* [Текст для упражнения]:

Математики — это для Беркли «безумцы», берущиеся «судить об ощущениях без своих ощущений» (8, I, стр. 44). Математики, негодует Беркли, глубокомысленно рассуждают о нечувственных, стало быть нереальных, предметах: о линиях, имеющих лишь одно измерение, о точках, не имеющих ни одного, они даже придумали исчисление бесконечно-малых, таких «фикций», как флюксии,— «не то ничто, не то нечто» (8, I, стр. 47). Бесконечно-малые — предмет насмешек Беркли: «Это — не то конечные величины, не то бесконечно-малые величины, не то ничто. Не следовало ли бы назвать их духами исчезнувших величин?» (8, IV, стр. 89). «Задумались ли когда-нибудь те математики, которые взывают против мистерий, над своими собственными принципами?» (8, IV, стр. 102).

Записи, взятые из собрания:
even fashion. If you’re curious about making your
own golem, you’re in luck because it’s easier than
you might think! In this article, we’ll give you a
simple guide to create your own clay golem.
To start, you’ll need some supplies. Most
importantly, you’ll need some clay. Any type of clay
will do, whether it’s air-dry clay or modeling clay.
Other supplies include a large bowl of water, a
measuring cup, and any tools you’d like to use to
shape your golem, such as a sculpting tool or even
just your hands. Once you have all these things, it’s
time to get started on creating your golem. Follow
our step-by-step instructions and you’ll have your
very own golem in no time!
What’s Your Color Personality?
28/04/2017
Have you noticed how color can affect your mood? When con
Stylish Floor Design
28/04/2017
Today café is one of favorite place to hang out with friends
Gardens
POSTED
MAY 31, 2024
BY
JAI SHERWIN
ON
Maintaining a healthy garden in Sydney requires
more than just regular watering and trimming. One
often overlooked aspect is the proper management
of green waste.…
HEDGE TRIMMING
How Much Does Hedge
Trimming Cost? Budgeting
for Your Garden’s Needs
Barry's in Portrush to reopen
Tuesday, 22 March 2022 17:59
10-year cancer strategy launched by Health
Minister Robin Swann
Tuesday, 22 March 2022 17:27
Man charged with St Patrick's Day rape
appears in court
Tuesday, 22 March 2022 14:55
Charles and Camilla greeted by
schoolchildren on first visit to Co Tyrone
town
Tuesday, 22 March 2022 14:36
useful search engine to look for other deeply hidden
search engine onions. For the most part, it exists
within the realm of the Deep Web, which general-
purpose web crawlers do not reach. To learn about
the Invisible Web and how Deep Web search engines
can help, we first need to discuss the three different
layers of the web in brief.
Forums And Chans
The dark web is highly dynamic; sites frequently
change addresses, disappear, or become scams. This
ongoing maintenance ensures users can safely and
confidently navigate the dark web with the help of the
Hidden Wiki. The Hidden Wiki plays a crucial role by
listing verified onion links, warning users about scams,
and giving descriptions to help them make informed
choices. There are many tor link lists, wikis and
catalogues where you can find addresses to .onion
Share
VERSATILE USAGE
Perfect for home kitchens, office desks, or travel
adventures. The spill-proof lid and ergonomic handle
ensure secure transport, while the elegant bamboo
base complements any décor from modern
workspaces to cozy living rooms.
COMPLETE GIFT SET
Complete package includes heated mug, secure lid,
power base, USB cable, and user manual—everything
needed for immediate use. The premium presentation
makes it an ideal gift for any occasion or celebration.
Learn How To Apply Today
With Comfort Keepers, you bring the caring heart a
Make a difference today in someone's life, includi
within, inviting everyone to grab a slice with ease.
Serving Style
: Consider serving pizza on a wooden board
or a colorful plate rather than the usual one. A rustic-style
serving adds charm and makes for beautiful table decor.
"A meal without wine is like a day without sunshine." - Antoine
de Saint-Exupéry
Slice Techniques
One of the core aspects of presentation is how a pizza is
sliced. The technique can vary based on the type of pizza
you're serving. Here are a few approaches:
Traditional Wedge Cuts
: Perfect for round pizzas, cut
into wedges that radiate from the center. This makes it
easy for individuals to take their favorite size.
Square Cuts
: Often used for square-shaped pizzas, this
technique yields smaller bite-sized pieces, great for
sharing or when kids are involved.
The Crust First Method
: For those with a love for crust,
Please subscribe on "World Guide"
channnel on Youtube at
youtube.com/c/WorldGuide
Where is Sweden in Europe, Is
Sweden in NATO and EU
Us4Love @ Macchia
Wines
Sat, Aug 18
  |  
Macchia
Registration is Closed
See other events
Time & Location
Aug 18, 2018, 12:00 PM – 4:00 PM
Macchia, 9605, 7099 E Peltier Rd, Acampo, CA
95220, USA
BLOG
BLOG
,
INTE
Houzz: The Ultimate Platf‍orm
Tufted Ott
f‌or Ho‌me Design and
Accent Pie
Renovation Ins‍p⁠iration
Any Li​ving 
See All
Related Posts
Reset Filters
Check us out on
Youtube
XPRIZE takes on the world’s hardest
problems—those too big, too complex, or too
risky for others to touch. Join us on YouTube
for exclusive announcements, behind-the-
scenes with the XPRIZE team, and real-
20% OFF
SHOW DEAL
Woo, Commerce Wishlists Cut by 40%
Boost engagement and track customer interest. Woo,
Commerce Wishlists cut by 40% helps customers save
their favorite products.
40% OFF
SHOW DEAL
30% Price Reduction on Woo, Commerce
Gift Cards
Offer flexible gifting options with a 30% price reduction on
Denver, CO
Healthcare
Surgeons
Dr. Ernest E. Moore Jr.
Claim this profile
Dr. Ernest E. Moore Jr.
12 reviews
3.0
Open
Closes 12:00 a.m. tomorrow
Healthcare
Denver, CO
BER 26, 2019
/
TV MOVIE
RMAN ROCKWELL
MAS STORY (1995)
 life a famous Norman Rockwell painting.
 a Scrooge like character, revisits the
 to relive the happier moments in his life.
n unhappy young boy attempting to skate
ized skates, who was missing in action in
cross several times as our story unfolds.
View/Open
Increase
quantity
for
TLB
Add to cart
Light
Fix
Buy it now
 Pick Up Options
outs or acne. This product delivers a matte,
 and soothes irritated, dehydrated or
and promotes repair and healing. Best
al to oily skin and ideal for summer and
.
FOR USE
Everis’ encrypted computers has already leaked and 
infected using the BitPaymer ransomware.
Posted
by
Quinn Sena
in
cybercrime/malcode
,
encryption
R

* [Что нужно сделать]:
1. Процитируйте из текста о Беркли отрывок между словами «Математики — это» и «IV, стр. 102).» включительно.
2. Перескажите короче абзац текста о Беркли, который начинается словами «Математики — это для Беркли». Главные факты сохраните.
3. Напишите продолжение текста о критике математиков у Беркли, начав после его последнего предложения.

* [Ответы по заданиям]:
1.
Математики — это для Беркли «безумцы», берущиеся «судить об ощущениях без своих ощущений» (8, I, стр. 44). Математики, негодует Беркли, глубокомысленно рассуждают о нечувственных, стало быть нереальных, предметах: о линиях, имеющих лишь одно измерение, о точках, не имеющих ни одного, они даже придумали исчисление бесконечно-малых, таких «фикций», как флюксии,— «не то ничто, не то нечто» (8, I, стр. 47). Бесконечно-малые — предмет насмешек Беркли: «Это — не то конечные величины, не то бесконечно-малые величины, не то ничто. Не следовало ли бы назвать их духами исчезнувших величин?» (8, IV, стр. 89). «Задумались ли когда-нибудь те математики, которые взывают против мистерий, над своими собственными принципами?» (8, IV, стр. 102).

2. Беркли называет математиков «безумцами», которые судят об ощущениях без своих ощущений. Его возмущает, что они рассуждают о нечувственных, а значит нереальных предметах: о линиях с одним измерением и о точках без измерений. Кроме того, они придумали исчисление бесконечно-малых, или флюксий. Над бесконечно-малыми Беркли насмехается и предлагает назвать их «духами исчезнувших величин». Он спрашивает, задумывались ли математики, выступающие против мистерий, над собственными принципами.

3.
Беркли непрестанно твердит о том, что нельзя рассуждать о вещах, не опирающихся на «идеи», на чувственные восприятия. Математики, с его точки зрения, глубоко погружены в заблуждения людей, оперирующих отвлеченными общими идеями. Ни точки, ни линии, ни углы, ни числа, ни тем более бесконечно малые не являются идеями и, стало быть, не имеют реального существования в природе. Математика не есть поэтому наука о реальном, т. е. конкретном, чувственном мире. В абстрактности не ее сила, а ее бессилие. Она не способствует проникновению в природу вещей, а уводит от нее. Нет ничего более чуждого Беркли, чем мысль о диалектической функции научной абстракции, способствующей углублению нашего познания.
Объекты математики не реальные вещи. Все ее понятия не специфическая форма отражения действительности, а система совершенно произвольных, искусственно созданных духом условных знаков, символов. «Удалите из арифметики и алгебры знаки и спросите, что остается?» (8, I, стр. 93). Основное заблуждение математиков в том, что имена (nomina) выдаются ими за идеи. И то, «что признается за отвлеченные идеи и теоремы относительно чисел, в действительности не относится ни к какому предмету... за исключением лишь названий и цифр» (9, стр. 155-156).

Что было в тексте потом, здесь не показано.